__WORK INSTRUCTIONS__
Nothing but the lines below between the line holding "Generally, all first" and the line holding "Weighting adjustments for", inclusive, should appear in the answer, each set down exactly.
---------- INPUT DATA
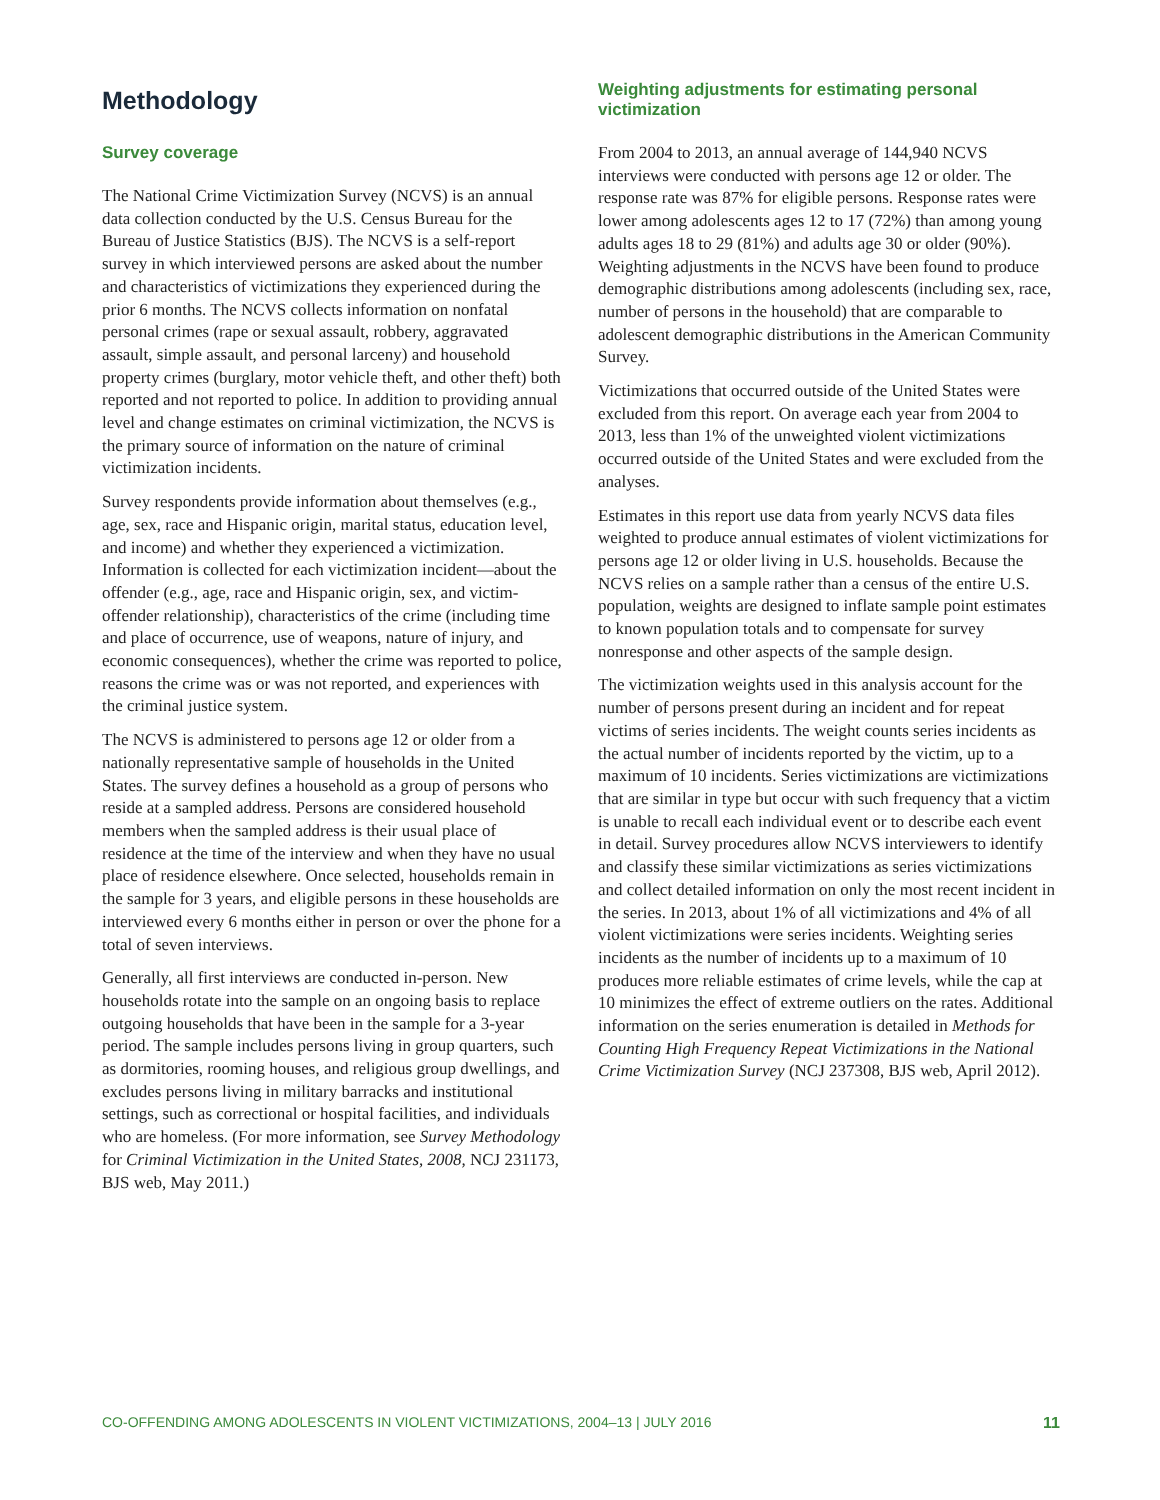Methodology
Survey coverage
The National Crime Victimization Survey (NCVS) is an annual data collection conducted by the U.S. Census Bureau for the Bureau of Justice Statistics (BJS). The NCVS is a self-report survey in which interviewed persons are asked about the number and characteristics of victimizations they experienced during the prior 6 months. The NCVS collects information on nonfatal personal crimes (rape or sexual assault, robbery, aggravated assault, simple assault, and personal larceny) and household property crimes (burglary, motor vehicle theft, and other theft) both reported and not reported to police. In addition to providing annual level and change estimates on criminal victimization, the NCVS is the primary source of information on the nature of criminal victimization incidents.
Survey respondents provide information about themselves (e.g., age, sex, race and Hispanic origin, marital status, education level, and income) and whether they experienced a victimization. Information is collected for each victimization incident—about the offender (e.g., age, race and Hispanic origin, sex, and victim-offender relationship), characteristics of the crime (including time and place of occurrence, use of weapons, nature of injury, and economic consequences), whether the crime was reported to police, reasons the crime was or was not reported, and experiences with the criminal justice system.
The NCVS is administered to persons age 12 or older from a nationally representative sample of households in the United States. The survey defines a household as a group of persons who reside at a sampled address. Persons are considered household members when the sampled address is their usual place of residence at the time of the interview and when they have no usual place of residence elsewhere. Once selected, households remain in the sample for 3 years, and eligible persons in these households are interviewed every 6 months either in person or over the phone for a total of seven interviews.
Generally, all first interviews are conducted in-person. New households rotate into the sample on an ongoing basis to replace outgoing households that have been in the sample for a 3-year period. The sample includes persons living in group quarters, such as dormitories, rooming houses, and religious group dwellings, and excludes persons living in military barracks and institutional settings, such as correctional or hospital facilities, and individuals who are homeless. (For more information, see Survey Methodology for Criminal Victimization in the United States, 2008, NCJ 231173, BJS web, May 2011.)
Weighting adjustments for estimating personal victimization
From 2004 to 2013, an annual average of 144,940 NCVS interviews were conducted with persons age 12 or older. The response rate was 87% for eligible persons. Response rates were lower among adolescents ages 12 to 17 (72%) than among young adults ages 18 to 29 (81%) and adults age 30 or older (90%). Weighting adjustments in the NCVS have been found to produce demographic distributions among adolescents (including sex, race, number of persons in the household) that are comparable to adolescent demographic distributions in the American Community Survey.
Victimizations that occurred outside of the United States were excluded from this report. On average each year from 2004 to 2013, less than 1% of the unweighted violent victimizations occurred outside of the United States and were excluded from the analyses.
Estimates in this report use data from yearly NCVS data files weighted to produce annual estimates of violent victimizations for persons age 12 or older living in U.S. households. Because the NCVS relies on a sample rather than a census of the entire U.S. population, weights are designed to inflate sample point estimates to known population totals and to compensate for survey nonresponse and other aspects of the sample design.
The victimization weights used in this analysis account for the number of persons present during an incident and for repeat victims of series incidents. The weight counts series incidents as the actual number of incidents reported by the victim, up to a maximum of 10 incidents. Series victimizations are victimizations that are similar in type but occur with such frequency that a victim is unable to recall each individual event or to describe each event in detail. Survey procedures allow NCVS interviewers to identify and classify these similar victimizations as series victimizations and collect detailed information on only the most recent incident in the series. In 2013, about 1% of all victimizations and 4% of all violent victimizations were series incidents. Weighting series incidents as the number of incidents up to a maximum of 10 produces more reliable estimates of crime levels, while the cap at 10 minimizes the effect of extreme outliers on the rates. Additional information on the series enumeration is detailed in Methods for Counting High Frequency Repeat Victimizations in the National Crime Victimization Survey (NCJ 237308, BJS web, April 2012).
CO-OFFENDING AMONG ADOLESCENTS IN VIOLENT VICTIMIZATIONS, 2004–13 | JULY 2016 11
--------------------
__RESPONSE BELOW__
Generally, all first interviews are conducted in-person. New households rotate into the sample on an ongoing basis to replace outgoing households that have been in the sample for a 3-year period. The sample includes persons living in group quarters, such as dormitories, rooming houses, and religious group dwellings, and excludes persons living in military barracks and institutional settings, such as correctional or hospital facilities, and individuals who are homeless. (For more information, see Survey Methodology for Criminal Victimization in the United States, 2008, NCJ 231173, BJS web, May 2011.)
Weighting adjustments for estimating personal victimization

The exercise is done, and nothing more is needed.